Monday, 17 March 2014

New and Enhanced Features - SQL Server 2012 (What's New in SQL Server 2012) - Part 5

Beyond Relational Enhancements

As many of you are familiar with the concept of beyond relational, basically beyond relational is data and services that go above and beyond the traditional table data in SQL Server.
With SQL Server 2012 a tremendous number of enhancements have been made to the programmability and beyond-relational paradigm. Some of the beyond-relational enhancements in SQL Server 2012 positively affecting the ability to build applications managing all data include refinements to existing technology features such as full-text search, spatial data, and FILESTREAM.
SQL Server 2012 also introduces brand new capabilities, such as FileTables and statistical semantic searches.
·         Why Microsoft having more concern for Beyond Relation Data? - Working with both relational and nonrelational data in single application or project is an extremely complex task for any organizations in current business trend.
There are many two regions for this complexity: First, it is challenging to integrate structured and non-structured data because the data is altogether different. Second, structured data usually resides in a relational database whereas unstructured data is stored in file folders or shares on a server. This creates many issues for organizations e.g. a database admin will need to manage two different sets of storage spaces: a relational database and files shares that host unstructured data.
Here DBA requires two different approaches to achieve both high availability and disaster recovery, and there isn’t an easy way to keep the structured and unstructured synchronized data. Finally, it’s challenging to obtain a single search experience to obtain relevant data across structured and non-structured formats.
Before moving to the answer, here one more important point, in the current industry trends the volume of beyond-relational data (not structured data, is not stored in databases, is not managed, and cannot scale) is more than the relational data.
Now we can understand the reasons for investing in the beyond-relational paradigm in SQL Server 2012, SQL Server can give organizations a way to manage unstructured data while providing a rich application experience and the opportunity to gain valuable insight from the data.

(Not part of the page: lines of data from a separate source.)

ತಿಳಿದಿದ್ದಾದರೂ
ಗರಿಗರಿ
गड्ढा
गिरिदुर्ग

In addition, this solution can scale to support several hundred million documents.
·         Take a look on previous release of SQL Server: From last few release of SQL Server, Microsoft focus on beyond-relational capabilities, if you remember in the past, you had to use binary large objects (BLOBs) such as varbinary max columns to store unstructured data in tables within a database. This approach provided integration; however, the solution lacked the same streaming speed organizations typically received when documents were stored directly in the Windows file system.
To address these concerns, FILESTREAM was introduced with SQL Server 2008. FILESTREAM enabled SQL Server–based applications to store unstructured data, such as documents and images, on the file system. Applications could leverage the rich streaming APIs and performance of the file system while maintaining transactional consistency between the unstructured data and corresponding structured data.

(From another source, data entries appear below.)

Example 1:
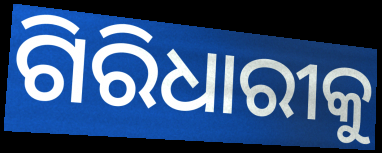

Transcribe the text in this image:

ଗିରିଧାରୀକୁ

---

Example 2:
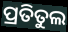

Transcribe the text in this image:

ପ୍ରତିତୁଲ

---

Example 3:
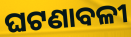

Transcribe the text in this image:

ଘଟଣାବଳୀ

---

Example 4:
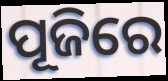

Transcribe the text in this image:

ପୂଜିରେ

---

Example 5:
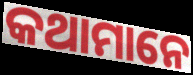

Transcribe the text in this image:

କଥାମାନେ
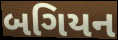
બગિયન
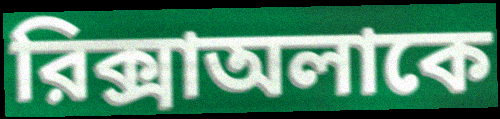
রিক্সাঅলাকে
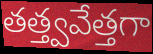
తత్త్వవేత్తగా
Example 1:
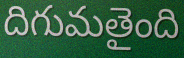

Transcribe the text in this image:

దిగుమతైంది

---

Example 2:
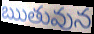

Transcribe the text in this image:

However, FILESTREAM still left a gap for some Windows applications that required the Windows 32 Directory Hierarchy file system to function, because you needed to provide a transactional context to the FileOpen command that you could achieve only with the FileStream APIs. Those applications still could not leverage the FILESTREAM feature.
Another new capability introduced in SQL Server 2008 to address unstructured data was Remote BLOB Store (RBS). The RBS standardized API set allowed for a binary large object (BLOB), such as an office document or video, to be stored within a vendor-independent API. RBS provides a vendor independent API to store BLOB IDs of documents stored in remote BLOB storage inside the database and to manage the link consistency.

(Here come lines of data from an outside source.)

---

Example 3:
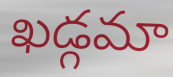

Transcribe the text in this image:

ఖడ్గమా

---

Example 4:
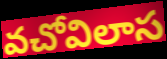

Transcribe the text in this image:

వచోవిలాస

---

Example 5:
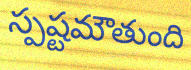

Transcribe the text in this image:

స్పష్టమౌతుంది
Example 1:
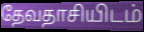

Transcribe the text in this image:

தேவதாசியிடம்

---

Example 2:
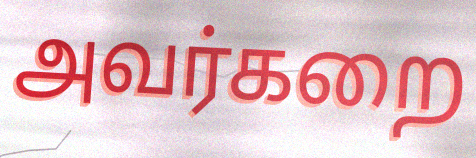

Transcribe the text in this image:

அவர்கறை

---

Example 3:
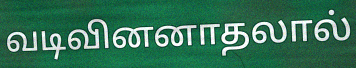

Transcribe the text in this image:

வடிவினனாதலால்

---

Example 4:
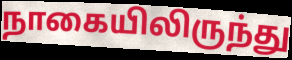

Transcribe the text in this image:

நாகையிலிருந்து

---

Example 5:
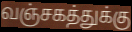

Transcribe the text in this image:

வஞ்சகத்துக்கு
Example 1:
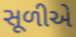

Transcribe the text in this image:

સૂળીએ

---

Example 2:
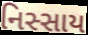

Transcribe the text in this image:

નિસ્સાય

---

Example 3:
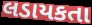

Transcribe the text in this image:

લડાયકતા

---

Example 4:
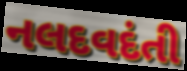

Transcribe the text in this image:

નલદવદંતી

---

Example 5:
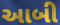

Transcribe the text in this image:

આબી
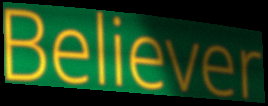
Believer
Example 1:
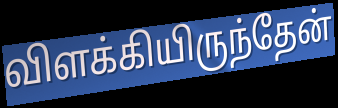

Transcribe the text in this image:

விளக்கியிருந்தேன்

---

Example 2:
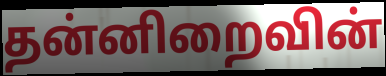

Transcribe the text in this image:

தன்னிறைவின்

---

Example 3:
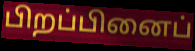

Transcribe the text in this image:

பிறப்பினைப்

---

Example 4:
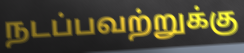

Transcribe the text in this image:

நடப்பவற்றுக்கு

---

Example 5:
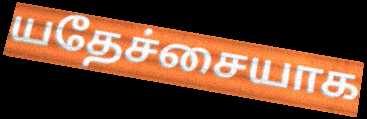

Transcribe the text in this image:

யதேச்சையாக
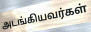
அடங்கியவர்கள்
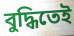
বুদ্ধিতেই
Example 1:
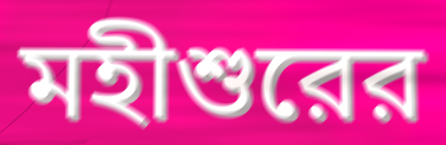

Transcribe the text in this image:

মহীশুরের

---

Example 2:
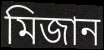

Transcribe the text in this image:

মিজান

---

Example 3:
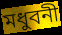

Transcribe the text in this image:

মধুবনী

The actual size and location of the files and documents were stored in the database instead of by its structure. RBS allowed database administrators to tie the relational data with the RBS data in a loosely coupled manner.
RBS does not integrate with full-text search, nor does it provide full transactional integration between the two stores, but it does allow database administrators to build applications in a standardized way, allowing a store to pass data back and forth.
Do you know how Microsoft Outlook works with Microsoft Exchange? – You many know that these applications store both structured data and unstructured data, and they provide traditional search capabilities that are similar to semantic search by finding related documents across all of the elements in the application. In general, each email message received, including its date and priority, is stored in a structured database, whereas the actual content of the message - including attachments such as pictures and Microsoft Office Documents are considered to be unstructured data. By using the search inbox tool, we have the ability to achieve both structured and unstructured search capability across messages with specific keywords.
Now we will discuss in details about new enhancements:
1.       File Table: FileTable is one of best exciting feature provided by SQL Server 2012. The FileTable feature builds on top of the SQL Server FILESTREAM technology. The major advantage of FileTable is it has Windows API compatibility for file data stored within an SQL Server database. This lets an application integrate its storage and data management components, and provides integrated SQL Server services (including full-text search and semantic search) over unstructured data and metadata, along with easy policy management and administration.
FileTable is a user table that gets created within a database in the Database Engine. FileTable has a fixed schema and contains FILESTREAM and file attributes. Users can define indexes, constraints, and triggers; however, columns and system-defined constraints cannot be altered or dropped. Each row within the table represents a file or a directory, and the tree integrity is maintained by system-defined constraints. This is because there is a need to enforce the Windows semantics to ensure the solution works the way NTFS expects.
In summary, FileTable provides a specialized table that makes use of the FILESTREAM feature. An organization can now store files and documents in special tables in SQL Server and access them from Windows applications as if they were stored in the file system, without making any changes to the Windows applications, while providing a Server Message Block (SMB) share view and full Win32 application compatibility.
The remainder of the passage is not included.